What you will do — Transcribe all records, preserving every character.

Collected data:
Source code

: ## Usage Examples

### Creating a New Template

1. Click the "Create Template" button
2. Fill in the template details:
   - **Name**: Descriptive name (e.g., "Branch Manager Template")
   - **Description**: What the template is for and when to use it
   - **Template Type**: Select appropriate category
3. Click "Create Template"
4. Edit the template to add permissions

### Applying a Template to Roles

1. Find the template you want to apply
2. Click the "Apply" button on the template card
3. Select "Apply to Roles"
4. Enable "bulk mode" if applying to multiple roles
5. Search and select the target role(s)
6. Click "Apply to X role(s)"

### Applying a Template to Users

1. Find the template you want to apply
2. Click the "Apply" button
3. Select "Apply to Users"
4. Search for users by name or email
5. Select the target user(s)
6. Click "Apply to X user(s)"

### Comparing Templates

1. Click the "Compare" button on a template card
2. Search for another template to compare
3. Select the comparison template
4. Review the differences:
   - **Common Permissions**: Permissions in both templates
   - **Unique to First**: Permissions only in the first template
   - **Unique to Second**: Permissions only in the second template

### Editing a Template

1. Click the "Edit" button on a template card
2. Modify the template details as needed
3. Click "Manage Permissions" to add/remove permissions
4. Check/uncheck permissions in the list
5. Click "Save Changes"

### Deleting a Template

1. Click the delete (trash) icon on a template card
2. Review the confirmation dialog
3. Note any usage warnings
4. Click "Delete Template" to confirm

Reply —
Source code

: ## Usage Examples

### Creating a New Template

1. Click the "Create Template" button
2. Fill in the template details:
   - **Name**: Descriptive name (e.g., "Branch Manager Template")
   - **Description**: What the template is for and when to use it
   - **Template Type**: Select appropriate category
3. Click "Create Template"
4. Edit the template to add permissions

### Applying a Template to Roles

1. Find the template you want to apply
2. Click the "Apply" button on the template card
3. Select "Apply to Roles"
4. Enable "bulk mode" if applying to multiple roles
5. Search and select the target role(s)
6. Click "Apply to X role(s)"

### Applying a Template to Users

1. Find the template you want to apply
2. Click the "Apply" button
3. Select "Apply to Users"
4. Search for users by name or email
5. Select the target user(s)
6. Click "Apply to X user(s)"

### Comparing Templates

1. Click the "Compare" button on a template card
2. Search for another template to compare
3. Select the comparison template
4. Review the differences:
   - **Common Permissions**: Permissions in both templates
   - **Unique to First**: Permissions only in the first template
   - **Unique to Second**: Permissions only in the second template

### Editing a Template

1. Click the "Edit" button on a template card
2. Modify the template details as needed
3. Click "Manage Permissions" to add/remove permissions
4. Check/uncheck permissions in the list
5. Click "Save Changes"

### Deleting a Template

1. Click the delete (trash) icon on a template card
2. Review the confirmation dialog
3. Note any usage warnings
4. Click "Delete Template" to confirm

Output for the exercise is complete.